*Recorded data*.
+++

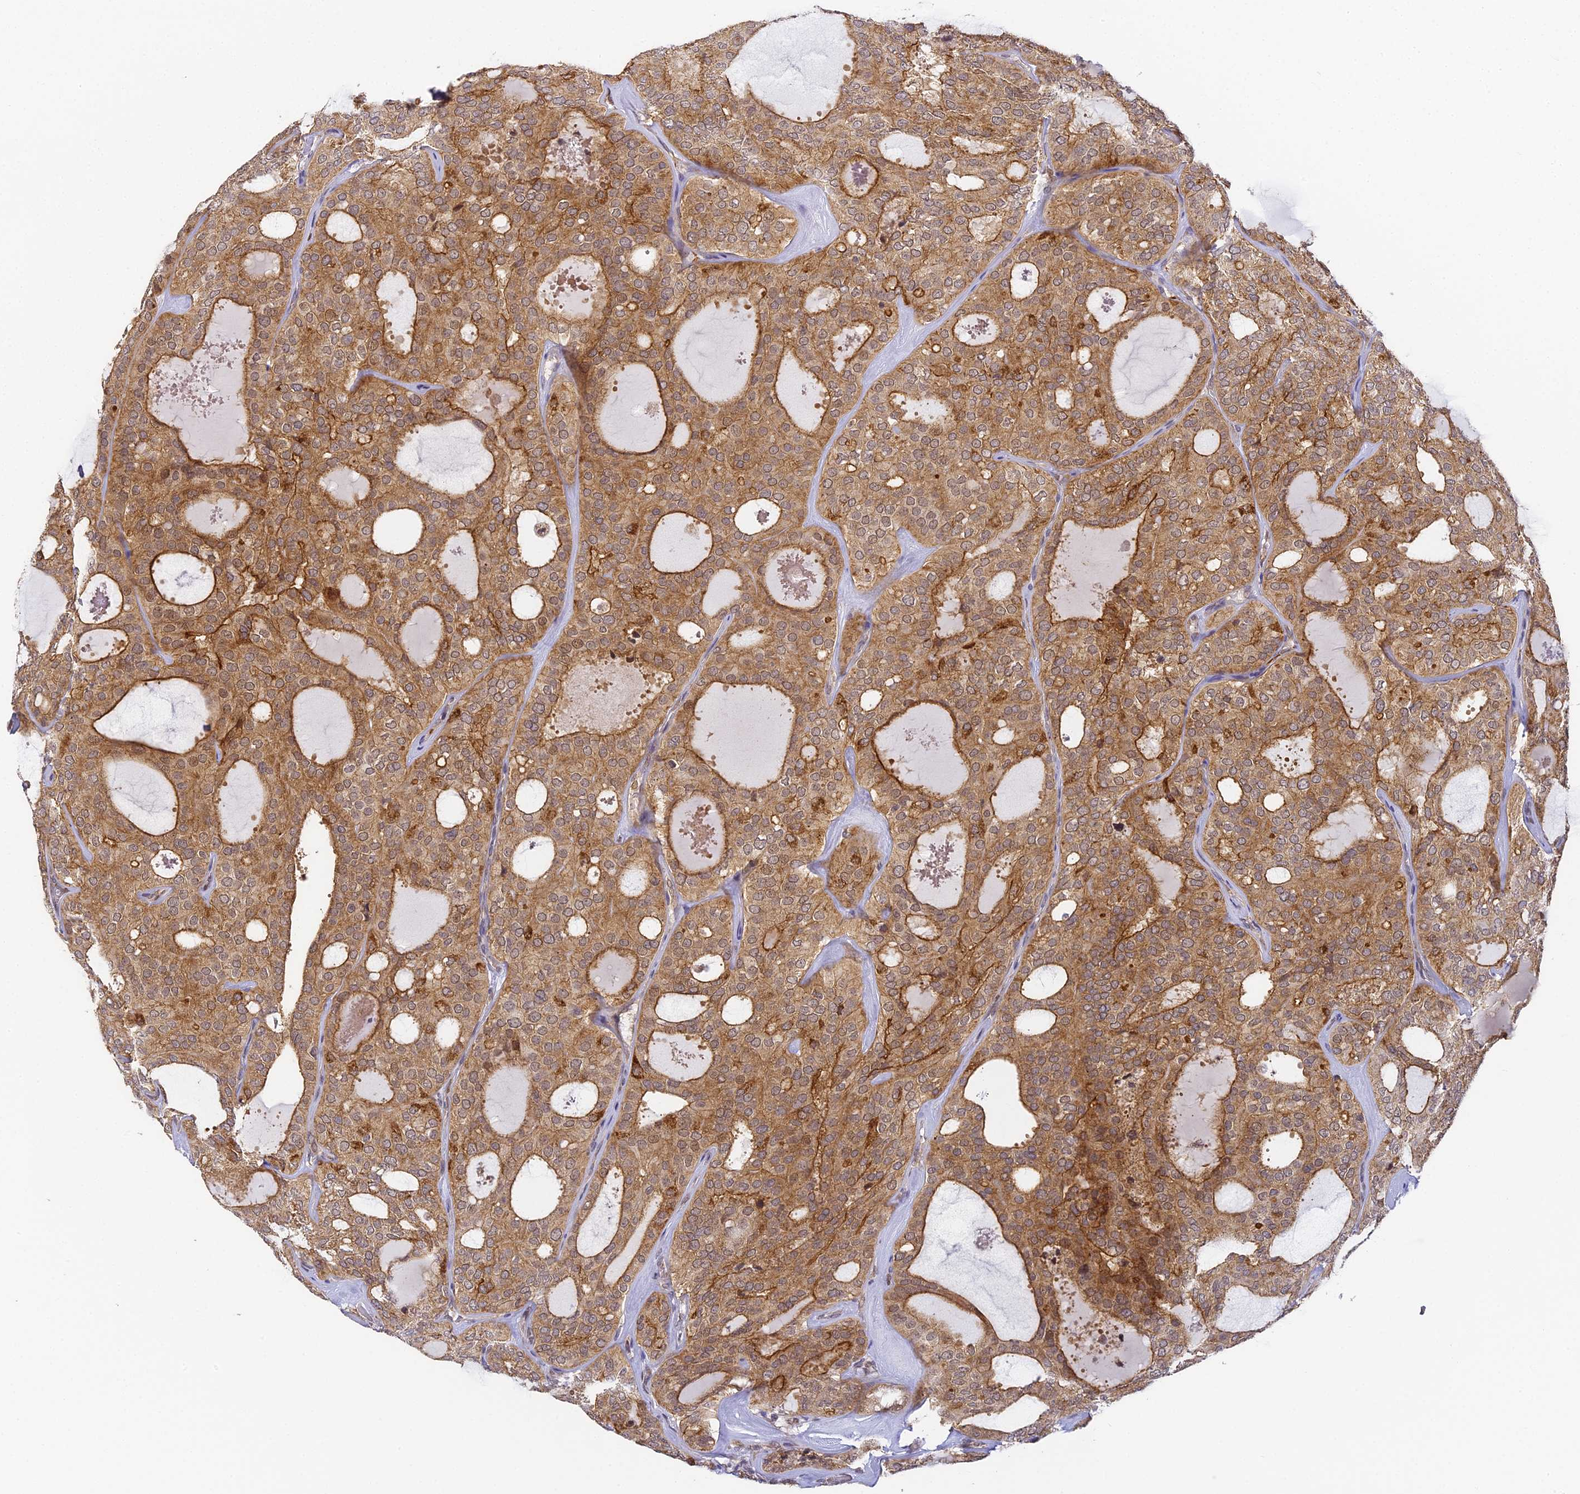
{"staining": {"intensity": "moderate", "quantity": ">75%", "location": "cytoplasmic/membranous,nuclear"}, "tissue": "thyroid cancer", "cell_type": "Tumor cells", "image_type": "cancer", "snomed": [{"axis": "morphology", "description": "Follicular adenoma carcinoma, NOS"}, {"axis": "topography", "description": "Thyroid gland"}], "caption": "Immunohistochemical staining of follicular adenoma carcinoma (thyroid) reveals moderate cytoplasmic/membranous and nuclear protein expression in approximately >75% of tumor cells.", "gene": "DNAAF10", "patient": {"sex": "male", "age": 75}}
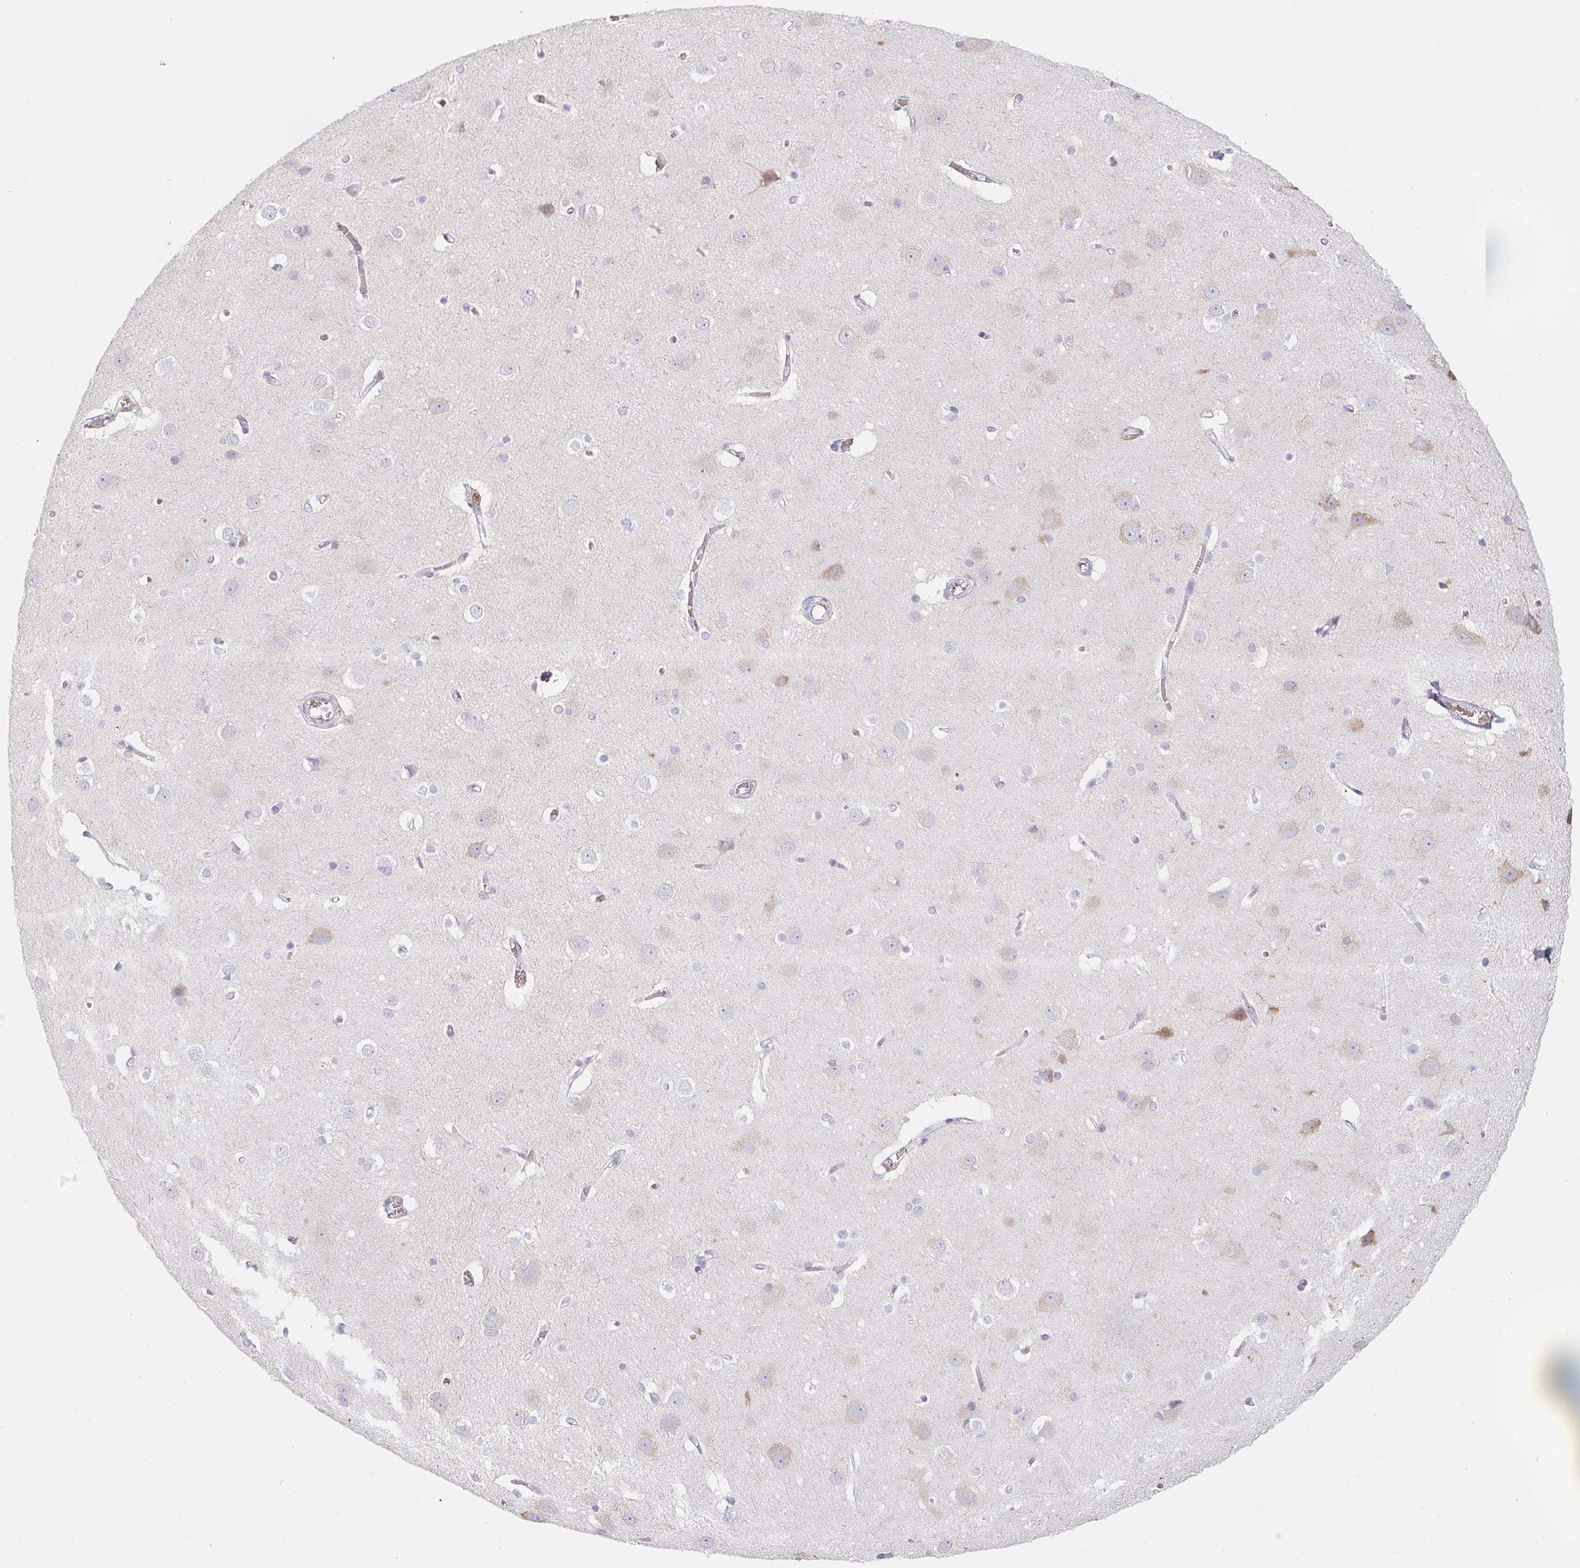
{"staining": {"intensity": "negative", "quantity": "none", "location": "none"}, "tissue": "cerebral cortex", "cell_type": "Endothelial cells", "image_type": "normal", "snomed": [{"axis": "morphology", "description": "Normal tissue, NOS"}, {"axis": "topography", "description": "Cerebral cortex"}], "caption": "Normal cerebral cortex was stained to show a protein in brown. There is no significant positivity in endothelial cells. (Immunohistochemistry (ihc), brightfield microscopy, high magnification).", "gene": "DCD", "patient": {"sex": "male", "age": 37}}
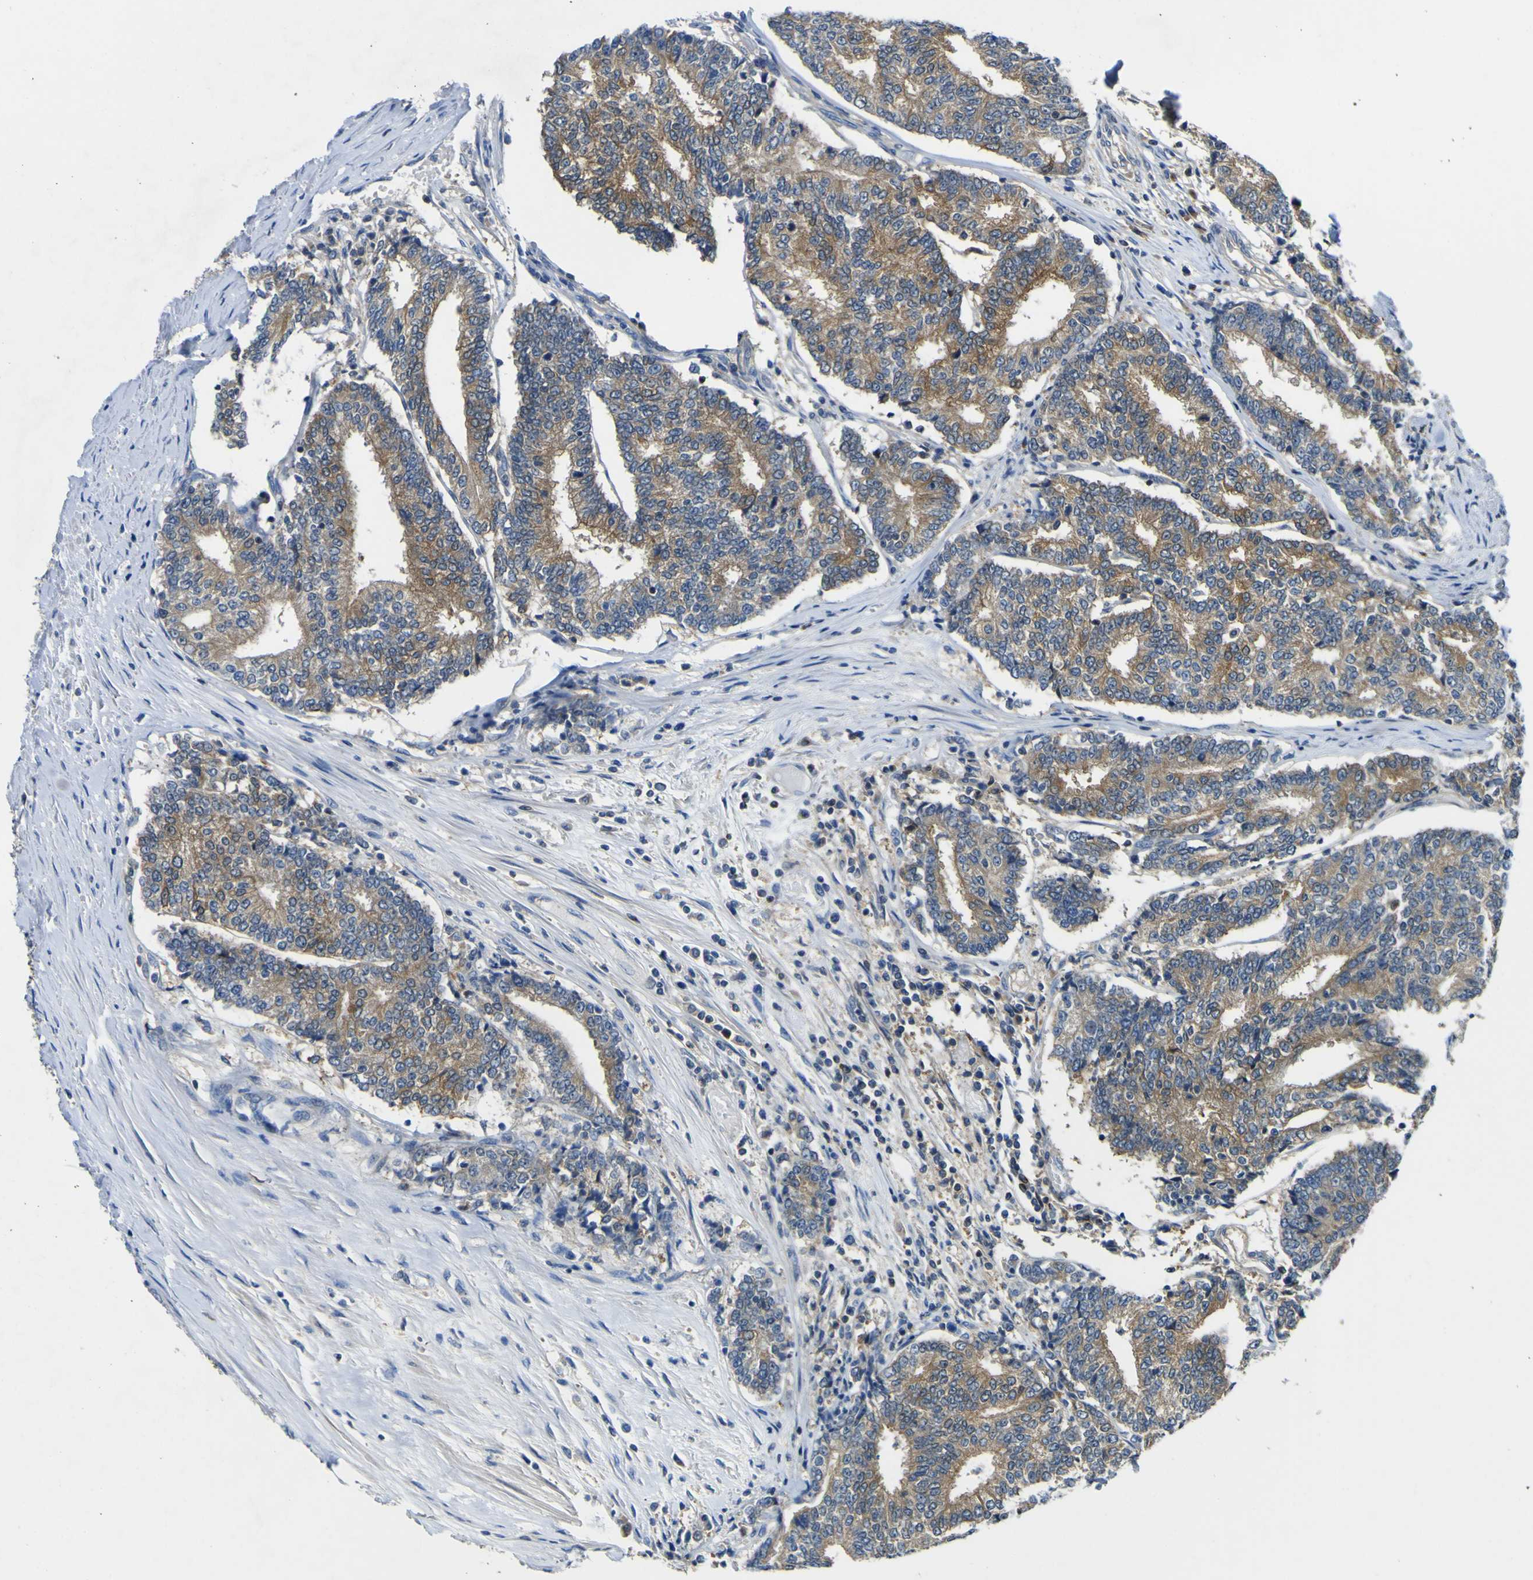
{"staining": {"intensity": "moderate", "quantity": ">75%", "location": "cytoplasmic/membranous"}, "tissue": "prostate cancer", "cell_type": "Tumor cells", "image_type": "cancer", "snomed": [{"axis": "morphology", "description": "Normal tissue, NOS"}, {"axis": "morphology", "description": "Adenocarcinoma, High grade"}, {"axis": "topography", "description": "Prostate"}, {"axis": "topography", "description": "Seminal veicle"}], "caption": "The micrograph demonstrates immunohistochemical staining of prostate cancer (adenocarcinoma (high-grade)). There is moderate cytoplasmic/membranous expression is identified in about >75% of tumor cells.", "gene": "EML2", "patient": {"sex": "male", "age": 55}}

+++

*Task instructions*.
An exact copy of the listing is required, with every image removed.

*Written response*.
{"staining": {"intensity": "moderate", "quantity": ">75%", "location": "cytoplasmic/membranous,nuclear"}, "tissue": "thyroid cancer", "cell_type": "Tumor cells", "image_type": "cancer", "snomed": [{"axis": "morphology", "description": "Follicular adenoma carcinoma, NOS"}, {"axis": "topography", "description": "Thyroid gland"}], "caption": "Immunohistochemical staining of follicular adenoma carcinoma (thyroid) reveals moderate cytoplasmic/membranous and nuclear protein expression in approximately >75% of tumor cells.", "gene": "DNAAF10", "patient": {"sex": "male", "age": 75}}
{"staining": {"intensity": "negative", "quantity": "none", "location": "none"}, "tissue": "cerebral cortex", "cell_type": "Endothelial cells", "image_type": "normal", "snomed": [{"axis": "morphology", "description": "Normal tissue, NOS"}, {"axis": "topography", "description": "Cerebral cortex"}], "caption": "Normal cerebral cortex was stained to show a protein in brown. There is no significant positivity in endothelial cells. (Immunohistochemistry (ihc), brightfield microscopy, high magnification).", "gene": "DCD", "patient": {"sex": "male", "age": 37}}
{"staining": {"intensity": "moderate", "quantity": ">75%", "location": "cytoplasmic/membranous"}, "tissue": "prostate cancer", "cell_type": "Tumor cells", "image_type": "cancer", "snomed": [{"axis": "morphology", "description": "Normal tissue, NOS"}, {"axis": "morphology", "description": "Adenocarcinoma, High grade"}, {"axis": "topography", "description": "Prostate"}, {"axis": "topography", "description": "Seminal veicle"}], "caption": "The micrograph demonstrates immunohistochemical staining of prostate cancer (adenocarcinoma (high-grade)). There is moderate cytoplasmic/membranous expression is identified in about >75% of tumor cells.", "gene": "EML2", "patient": {"sex": "male", "age": 55}}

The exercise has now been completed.